The entity locations patent filing is:
Inferring Geographic Locations for Entities Appearing in Search Queries
Invented by Sushrut Karanjkar, Viswanath Subramanian, and Shashidhar Thakur
US Patent Application 20120158712
Published June 21, 2012
Filed: December 16, 2011
A server system associates one or more locations with a query by identifying the query, selecting a set of documents responsive to the query, and assigning weights to respective documents in the set of documents based, at least in part, on historical data of user clicks selecting search result links in search results produced for historical queries substantially the same as the identified query.
Websites hosting the selected documents are identified, and, for each website, location-specific information for one or more locations is retrieved, including a location-specific score that corresponds to the likelihood that the respective location corresponds to a respective website. For each respective location for which location-specific information was retrieved, aggregating the location-specific scores, as weighted by the document weights, to compute an aggregated likelihood that the respective location is associated with the query. A specific location is assigned to the query when predefined criteria are satisfied.
The ideas in this patent filing aren’t too different from those I wrote about in my last post on How Google May Identify Implicitly Local Queries. What’s new is the idea that there are sometimes entities named in these queries, and information about the entities may also be helpful in finding results for searchers.
Google has been using entity detection in queries to do things like expanding the number of results returned from one (or more) specific site(s) if it believes that site is associated with that entity in some way.
Here, the location of an entity might be used to identify a location that a query might be targeting.
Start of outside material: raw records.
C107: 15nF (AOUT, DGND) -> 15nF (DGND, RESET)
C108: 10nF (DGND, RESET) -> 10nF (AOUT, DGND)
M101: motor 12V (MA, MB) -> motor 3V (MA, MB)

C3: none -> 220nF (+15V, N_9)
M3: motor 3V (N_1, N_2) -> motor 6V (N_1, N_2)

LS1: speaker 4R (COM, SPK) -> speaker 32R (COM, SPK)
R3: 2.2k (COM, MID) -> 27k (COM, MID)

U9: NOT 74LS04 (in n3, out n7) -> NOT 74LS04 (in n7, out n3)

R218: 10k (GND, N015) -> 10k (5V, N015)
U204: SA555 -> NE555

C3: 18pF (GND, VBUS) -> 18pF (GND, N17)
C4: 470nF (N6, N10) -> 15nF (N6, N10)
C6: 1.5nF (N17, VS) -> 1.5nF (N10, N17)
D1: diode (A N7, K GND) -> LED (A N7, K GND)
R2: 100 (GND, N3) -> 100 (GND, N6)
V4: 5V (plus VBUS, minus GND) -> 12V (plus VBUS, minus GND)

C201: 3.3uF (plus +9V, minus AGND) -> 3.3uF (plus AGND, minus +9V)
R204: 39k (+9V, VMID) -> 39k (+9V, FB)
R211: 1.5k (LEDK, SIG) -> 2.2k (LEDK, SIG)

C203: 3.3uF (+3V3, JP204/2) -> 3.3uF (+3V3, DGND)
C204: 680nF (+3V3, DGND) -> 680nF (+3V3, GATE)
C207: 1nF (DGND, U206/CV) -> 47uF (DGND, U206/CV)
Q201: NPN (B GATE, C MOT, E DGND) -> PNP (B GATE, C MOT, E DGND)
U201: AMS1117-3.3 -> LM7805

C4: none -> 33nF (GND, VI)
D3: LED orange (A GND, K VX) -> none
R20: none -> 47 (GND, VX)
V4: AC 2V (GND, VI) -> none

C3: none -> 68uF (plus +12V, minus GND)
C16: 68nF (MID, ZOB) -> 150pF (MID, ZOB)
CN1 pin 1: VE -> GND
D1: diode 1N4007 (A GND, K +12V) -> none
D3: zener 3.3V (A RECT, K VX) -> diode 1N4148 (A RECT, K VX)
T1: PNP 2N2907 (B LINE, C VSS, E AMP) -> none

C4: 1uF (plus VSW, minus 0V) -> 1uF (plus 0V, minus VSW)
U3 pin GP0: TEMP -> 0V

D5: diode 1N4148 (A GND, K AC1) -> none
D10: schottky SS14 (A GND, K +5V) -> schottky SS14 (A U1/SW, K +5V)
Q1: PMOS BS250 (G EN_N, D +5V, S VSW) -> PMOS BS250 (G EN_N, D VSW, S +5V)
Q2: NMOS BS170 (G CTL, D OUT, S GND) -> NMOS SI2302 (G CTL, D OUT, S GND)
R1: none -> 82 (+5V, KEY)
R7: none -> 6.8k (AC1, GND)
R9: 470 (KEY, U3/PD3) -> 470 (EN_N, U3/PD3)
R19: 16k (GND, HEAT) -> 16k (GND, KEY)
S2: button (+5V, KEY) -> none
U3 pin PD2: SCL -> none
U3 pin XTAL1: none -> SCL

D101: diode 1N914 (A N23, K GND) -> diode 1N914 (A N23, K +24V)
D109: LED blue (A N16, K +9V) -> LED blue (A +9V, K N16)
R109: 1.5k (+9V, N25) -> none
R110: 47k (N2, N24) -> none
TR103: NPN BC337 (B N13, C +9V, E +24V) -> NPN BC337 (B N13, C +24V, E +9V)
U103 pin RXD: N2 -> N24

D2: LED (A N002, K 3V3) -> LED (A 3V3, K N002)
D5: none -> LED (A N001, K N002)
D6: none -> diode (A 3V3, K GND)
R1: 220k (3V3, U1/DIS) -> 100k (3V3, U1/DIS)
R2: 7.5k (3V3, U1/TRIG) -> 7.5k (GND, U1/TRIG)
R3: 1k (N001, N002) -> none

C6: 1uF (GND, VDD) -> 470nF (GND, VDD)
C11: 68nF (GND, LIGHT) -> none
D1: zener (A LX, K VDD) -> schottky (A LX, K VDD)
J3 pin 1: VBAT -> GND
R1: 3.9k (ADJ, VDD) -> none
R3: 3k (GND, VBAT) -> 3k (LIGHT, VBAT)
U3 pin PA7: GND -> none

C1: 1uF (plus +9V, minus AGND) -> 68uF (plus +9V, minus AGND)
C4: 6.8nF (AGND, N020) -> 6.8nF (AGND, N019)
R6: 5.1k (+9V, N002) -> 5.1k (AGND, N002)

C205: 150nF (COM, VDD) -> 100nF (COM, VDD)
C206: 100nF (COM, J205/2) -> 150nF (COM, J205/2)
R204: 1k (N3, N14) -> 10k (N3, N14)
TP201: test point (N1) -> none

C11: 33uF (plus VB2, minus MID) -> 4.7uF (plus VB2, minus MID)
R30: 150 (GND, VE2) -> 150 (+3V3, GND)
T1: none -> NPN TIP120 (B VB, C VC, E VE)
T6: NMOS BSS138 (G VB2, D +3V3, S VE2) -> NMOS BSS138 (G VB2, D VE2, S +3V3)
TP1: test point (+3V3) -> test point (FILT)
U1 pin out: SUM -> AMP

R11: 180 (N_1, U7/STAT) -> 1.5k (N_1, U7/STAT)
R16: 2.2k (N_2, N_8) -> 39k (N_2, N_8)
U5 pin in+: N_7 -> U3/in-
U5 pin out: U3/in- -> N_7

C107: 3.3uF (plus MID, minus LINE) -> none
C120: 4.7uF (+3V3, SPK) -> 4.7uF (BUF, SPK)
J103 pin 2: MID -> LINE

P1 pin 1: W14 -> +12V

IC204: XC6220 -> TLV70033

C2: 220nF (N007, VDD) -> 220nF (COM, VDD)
It’s possible that knowledge base information could be used to help determine the location of that entity, but historical query log information and click histories is also very helpful as well.
Chances are that many web site owners have been optimizing their sites to try to take advantage of the nearness of well-known landmarks for years by doing things like including directions on their sites from those landmarks, and even including information about those landmarks on their pages as well.
This patent filing describes how the search engine might take advantage of the behavior of its users in selecting search results to try to associate queries that include entities with locations, and associate web sites with locations as well, so that when a query looks for something like [candlestick park hotels], searchers are returned a set of search results that identifies pages showing off hotels near the San Francisco stadium.
While knowledge base results from sites like Wikipedia or Freebase might be somewhat helpful, query log information from searchers also can play a role in returning relevant results to searchers.